Knute Rockne was very keen on getting the Irish into the Big Ten, which was then called the Western Conference. But the 1920s were rife with anti-Catholic prejudice in the Midwest. It was seen as a religion for immigrants and subversives. Or the types of people who joined labor unions.

“Who can trust people taking their orders from Rome? This is Uh-merica!”

So Notre Dame’s proposed application to join the conference was rejected. Other reasons were provided by Big Ten presidents, but Rockne felt they were just blowing smoke. (Though, obviously, not white or black smoke.)

The Fighting Irish have maintained that path of football independence ever since, with the exception of full ACC membership in 2020.

As the Notre Dame brand became a powerhouse, independence paid very well. The first groundbreaking college football TV deal wasn’t for a conference, but for Notre Dame. The Irish split off from the College Football Association and signed a 5-year deal to broadcast all home games on NBC in 1991.

That relationship continues to the present day, paying Notre Dame $15 million a year. The school makes an additional $10-11 million from its partnership with the ACC in all other sports.

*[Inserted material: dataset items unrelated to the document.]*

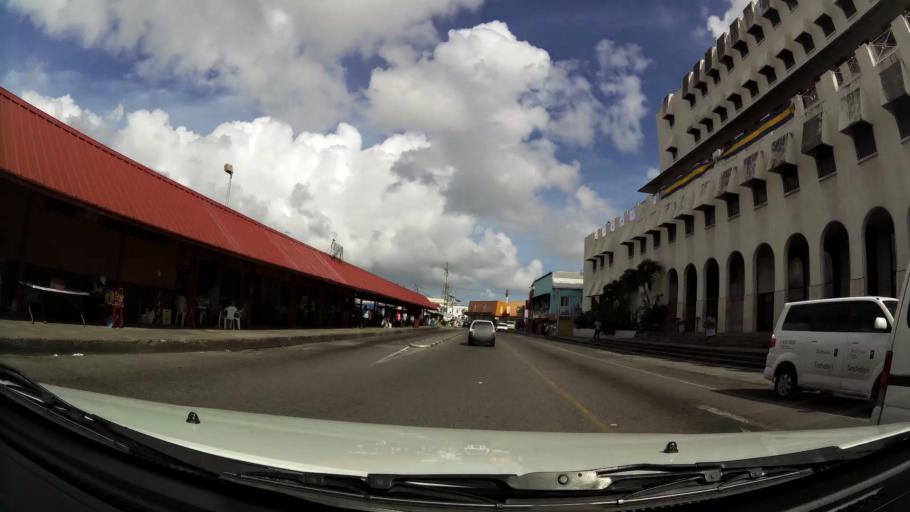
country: BB
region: Saint Michael
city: Bridgetown
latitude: 13.0957
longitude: -59.6125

It’s not a bad bit of money. But it’s also chump change compared to what B1G schools are expected to make once USC and UCLA arrive. Though nothing is finalized yet, it’s speculated that member schools could make $100 million a piece on media rights alone by 2030.

Time is of the essence

Just like the current College Football Playoff contract, Notre Dame’s deal with NBC expires after the 2025 season. The futures of both ND and the CFP feel inexorably linked.

If the Irish take the money and join the B1G (or SEC), the race to 20 teams is on. And only those 40 teams that are members of the B1G or SEC will have access to the “College Football Playoff.” Because the CFP will be driven by TV contracts, not a selection committee.

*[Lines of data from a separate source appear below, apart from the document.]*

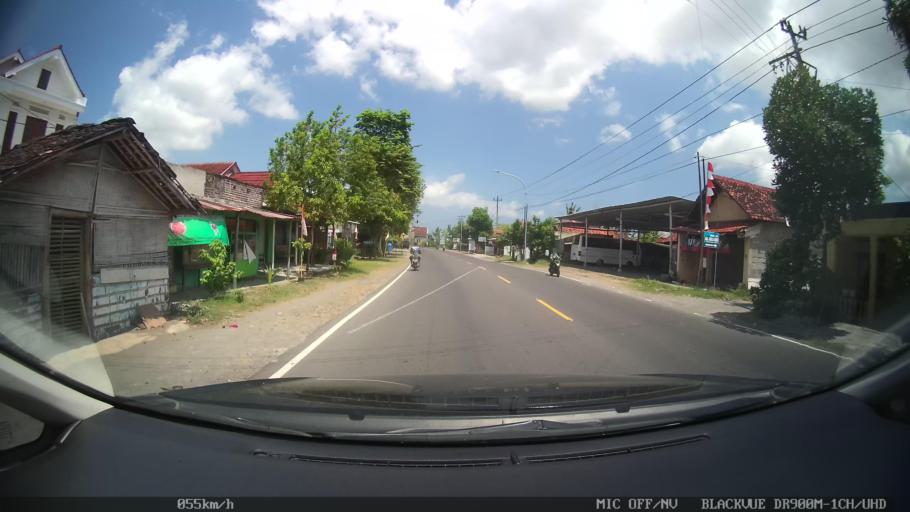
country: ID
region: Daerah Istimewa Yogyakarta
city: Sewon
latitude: -7.8860
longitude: 110.3466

ESPN/ABC would televise a 4-team SEC playoff. Fox would carry a 4-team B1G playoff. The winners meet in a national championship game that rotates between the networks, much like the Super Bowl.

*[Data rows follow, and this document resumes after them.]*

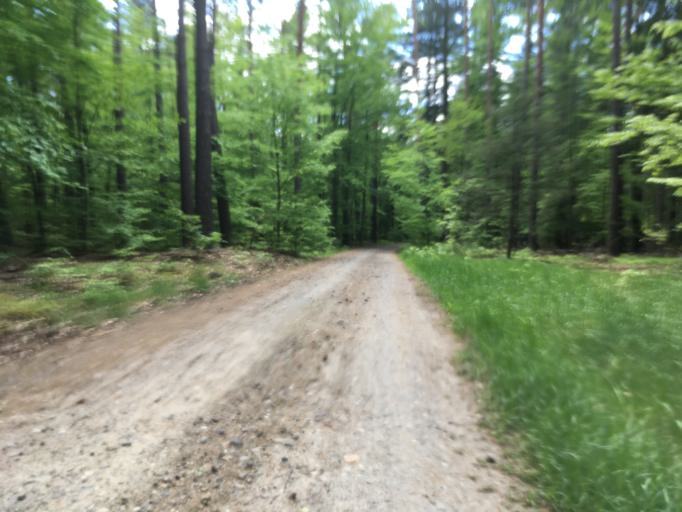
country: DE
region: Brandenburg
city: Marienwerder
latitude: 52.8233
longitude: 13.6270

The other schools will undoubtedly file some type of antitrust lawsuit, but guess which side will be able to afford the better lawyers?

That does not necessarily have to be the future, however. Notre Dame president Fr. John Jenkins could take the path of sacrifice and piety, walking away from the extra money.

Though tradition clearly doesn’t matter to any of college football’s present-day power brokers, it’s inconceivable there would be a CFP structure that doesn’t include access for Notre Dame. To use the only term they care about, the brand is too valuable.

The ACC Irish could save college football

In order to stave off the 2-super conference monster, Notre Dame must choose the ACC. Independence will no longer remain viable.

Without full-time Notre Dame membership, the ACC is very much in peril — even though exit fees are enormous and the landmark media rights contract states the ACC owns every member’s media rights money through 2035, no matter where a school jumps. Lawyers will figure that out.

Clemson, Florida State, Miami and Virginia Tech are potentially appealing brands — there’s that word again — for the SEC. Or maybe internal pressure in Kentucky swaps the Hokies out and brings Louisville in.

Either way, schools actually located in the southeast represent the most logical point of attack should the SEC choose further escalation. And if the ACC is weakened, that forces an independent Notre Dame’s hand.

The Irish would have little choice but to join the B1G. Notre Dame would lose out on too much revenue with its other sports in a watered-down ACC.

The future of the CFP will be dominated by SEC and B1G teams. But Notre Dame is a strong enough counterbalance to prevent it from becoming the exclusive domain of those 2 conferences.

If you’re a fan of any ACC, Big 12, Pac-10 or Group of 5 program, the time has arrived to do the unthinkable: cheer, cheer for old Notre Dame.

And if you’re a Notre Dame fan, a similarly unthinkable moment has arrived. If they want the Fighting Irish to maintain a distinct identity, it’s time to accept that means actually giving up independence to bolster the sport outside of the B1G and SEC.

We are at a fork in the road of college football history. And the road runs through South Bend.